Linux virtualization list

* Re: [PATCH V2 net-next 5/6] macvlan/macvtap: Add support for SCTP checksum offload.
From: Michael S. Tsirkin @ 2018-05-02 14:17 UTC (permalink / raw)
  To: Vlad Yasevich
  Cc: virtio-dev, marcelo.leitner, nhorman, netdev, virtualization,
	linux-sctp, Vladislav Yasevich
In-Reply-To: <cd94e936-f24c-de0d-7254-069054e33268@redhat.com>

On Wed, May 02, 2018 at 10:00:14AM -0400, Vlad Yasevich wrote:
> On 05/02/2018 09:46 AM, Michael S. Tsirkin wrote:
> > On Wed, May 02, 2018 at 09:27:00AM -0400, Vlad Yasevich wrote:
> >> On 05/01/2018 11:24 PM, Michael S. Tsirkin wrote:
> >>> On Tue, May 01, 2018 at 10:07:38PM -0400, Vladislav Yasevich wrote:
> >>>> Since we now have support for software CRC32c offload, turn it on
> >>>> for macvlan and macvtap devices so that guests can take advantage
> >>>> of offload SCTP checksums to the host or host hardware.
> >>>>
> >>>> Signed-off-by: Vladislav Yasevich <vyasevic@redhat.com>
> >>>> ---
> >>>>  drivers/net/macvlan.c | 5 +++--
> >>>>  drivers/net/tap.c     | 8 +++++---
> >>>>  2 files changed, 8 insertions(+), 5 deletions(-)
> >>>>
> >>>> diff --git a/drivers/net/macvlan.c b/drivers/net/macvlan.c
> >>>> index 725f4b4..646b730 100644
> >>>> --- a/drivers/net/macvlan.c
> >>>> +++ b/drivers/net/macvlan.c
> >>>> @@ -834,7 +834,7 @@ static struct lock_class_key macvlan_netdev_addr_lock_key;
> >>>>  
> >>>>  #define ALWAYS_ON_OFFLOADS \
> >>>>  	(NETIF_F_SG | NETIF_F_HW_CSUM | NETIF_F_GSO_SOFTWARE | \
> >>>> -	 NETIF_F_GSO_ROBUST | NETIF_F_GSO_ENCAP_ALL)
> >>>> +	 NETIF_F_GSO_ROBUST | NETIF_F_GSO_ENCAP_ALL | NETIF_F_SCTP_CRC)
> >>>>  
> >>>>  #define ALWAYS_ON_FEATURES (ALWAYS_ON_OFFLOADS | NETIF_F_LLTX)

**Raw data:**
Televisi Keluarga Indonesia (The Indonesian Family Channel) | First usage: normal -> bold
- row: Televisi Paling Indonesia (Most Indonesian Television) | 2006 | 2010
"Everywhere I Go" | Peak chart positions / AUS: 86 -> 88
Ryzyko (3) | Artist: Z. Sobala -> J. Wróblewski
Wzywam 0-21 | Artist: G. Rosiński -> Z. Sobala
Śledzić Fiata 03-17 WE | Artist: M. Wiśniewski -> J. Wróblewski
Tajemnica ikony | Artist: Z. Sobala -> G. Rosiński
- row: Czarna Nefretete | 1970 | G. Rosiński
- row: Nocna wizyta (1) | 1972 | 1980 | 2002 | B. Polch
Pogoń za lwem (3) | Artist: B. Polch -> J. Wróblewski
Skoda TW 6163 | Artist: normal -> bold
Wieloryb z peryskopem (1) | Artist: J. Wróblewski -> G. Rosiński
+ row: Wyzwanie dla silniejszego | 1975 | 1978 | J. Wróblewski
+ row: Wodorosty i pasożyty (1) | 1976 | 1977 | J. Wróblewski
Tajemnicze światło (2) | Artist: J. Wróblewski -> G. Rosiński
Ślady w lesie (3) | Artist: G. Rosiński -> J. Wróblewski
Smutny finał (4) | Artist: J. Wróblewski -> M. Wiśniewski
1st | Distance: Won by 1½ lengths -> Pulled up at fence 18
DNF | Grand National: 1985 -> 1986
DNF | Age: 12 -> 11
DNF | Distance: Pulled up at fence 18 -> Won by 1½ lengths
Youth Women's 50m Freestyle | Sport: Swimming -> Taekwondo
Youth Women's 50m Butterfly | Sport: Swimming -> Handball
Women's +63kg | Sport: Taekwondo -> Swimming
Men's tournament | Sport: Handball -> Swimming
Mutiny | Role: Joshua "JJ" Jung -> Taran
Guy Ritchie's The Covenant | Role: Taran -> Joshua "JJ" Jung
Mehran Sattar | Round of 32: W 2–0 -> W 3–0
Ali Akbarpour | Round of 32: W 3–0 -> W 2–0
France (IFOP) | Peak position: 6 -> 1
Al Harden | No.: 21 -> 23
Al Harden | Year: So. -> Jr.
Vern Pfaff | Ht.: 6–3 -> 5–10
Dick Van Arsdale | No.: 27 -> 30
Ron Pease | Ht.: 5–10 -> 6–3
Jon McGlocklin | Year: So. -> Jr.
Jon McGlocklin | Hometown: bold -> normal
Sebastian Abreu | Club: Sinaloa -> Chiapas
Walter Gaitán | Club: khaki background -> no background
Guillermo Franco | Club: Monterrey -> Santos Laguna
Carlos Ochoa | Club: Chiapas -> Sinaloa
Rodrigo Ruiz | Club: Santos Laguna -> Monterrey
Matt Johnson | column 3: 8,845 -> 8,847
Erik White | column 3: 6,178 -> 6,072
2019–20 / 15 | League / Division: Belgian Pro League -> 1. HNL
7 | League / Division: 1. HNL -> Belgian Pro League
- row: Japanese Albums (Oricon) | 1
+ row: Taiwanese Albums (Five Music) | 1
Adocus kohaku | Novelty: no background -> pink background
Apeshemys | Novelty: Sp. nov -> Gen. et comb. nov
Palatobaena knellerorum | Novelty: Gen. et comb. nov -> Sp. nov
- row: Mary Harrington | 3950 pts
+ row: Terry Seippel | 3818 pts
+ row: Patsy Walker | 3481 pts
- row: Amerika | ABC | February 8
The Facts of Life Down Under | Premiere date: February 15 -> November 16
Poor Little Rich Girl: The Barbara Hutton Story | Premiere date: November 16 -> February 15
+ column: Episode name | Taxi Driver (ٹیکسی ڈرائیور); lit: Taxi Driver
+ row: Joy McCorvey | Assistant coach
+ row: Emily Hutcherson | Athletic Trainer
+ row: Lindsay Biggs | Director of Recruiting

**Written tasks:**
1 > In the macvlan/macvtap patch, which flag is added to ALWAYS_ON_OFFLOADS?
2 > Starting at the first line of the listing and ending at the line that contains "Mutiny | Role: Joshua", rewrite those listing lines as a numbered list, skipping any blank lines.

**Solution set:**
1 > NETIF_F_SCTP_CRC

2 >
1. Televisi Keluarga Indonesia (The Indonesian Family Channel) | First usage: normal -> bold
2. - row: Televisi Paling Indonesia (Most Indonesian Television) | 2006 | 2010
3. "Everywhere I Go" | Peak chart positions / AUS: 86 -> 88
4. Ryzyko (3) | Artist: Z. Sobala -> J. Wróblewski
5. Wzywam 0-21 | Artist: G. Rosiński -> Z. Sobala
6. Śledzić Fiata 03-17 WE | Artist: M. Wiśniewski -> J. Wróblewski
7. Tajemnica ikony | Artist: Z. Sobala -> G. Rosiński
8. - row: Czarna Nefretete | 1970 | G. Rosiński
9. - row: Nocna wizyta (1) | 1972 | 1980 | 2002 | B. Polch
10. Pogoń za lwem (3) | Artist: B. Polch -> J. Wróblewski
11. Skoda TW 6163 | Artist: normal -> bold
12. Wieloryb z peryskopem (1) | Artist: J. Wróblewski -> G. Rosiński
13. + row: Wyzwanie dla silniejszego | 1975 | 1978 | J. Wróblewski
14. + row: Wodorosty i pasożyty (1) | 1976 | 1977 | J. Wróblewski
15. Tajemnicze światło (2) | Artist: J. Wróblewski -> G. Rosiński
16. Ślady w lesie (3) | Artist: G. Rosiński -> J. Wróblewski
17. Smutny finał (4) | Artist: J. Wróblewski -> M. Wiśniewski
18. 1st | Distance: Won by 1½ lengths -> Pulled up at fence 18
19. DNF | Grand National: 1985 -> 1986
20. DNF | Age: 12 -> 11
21. DNF | Distance: Pulled up at fence 18 -> Won by 1½ lengths
22. Youth Women's 50m Freestyle | Sport: Swimming -> Taekwondo
23. Youth Women's 50m Butterfly | Sport: Swimming -> Handball
24. Women's +63kg | Sport: Taekwondo -> Swimming
25. Men's tournament | Sport: Handball -> Swimming
26. Mutiny | Role: Joshua "JJ" Jung -> Taran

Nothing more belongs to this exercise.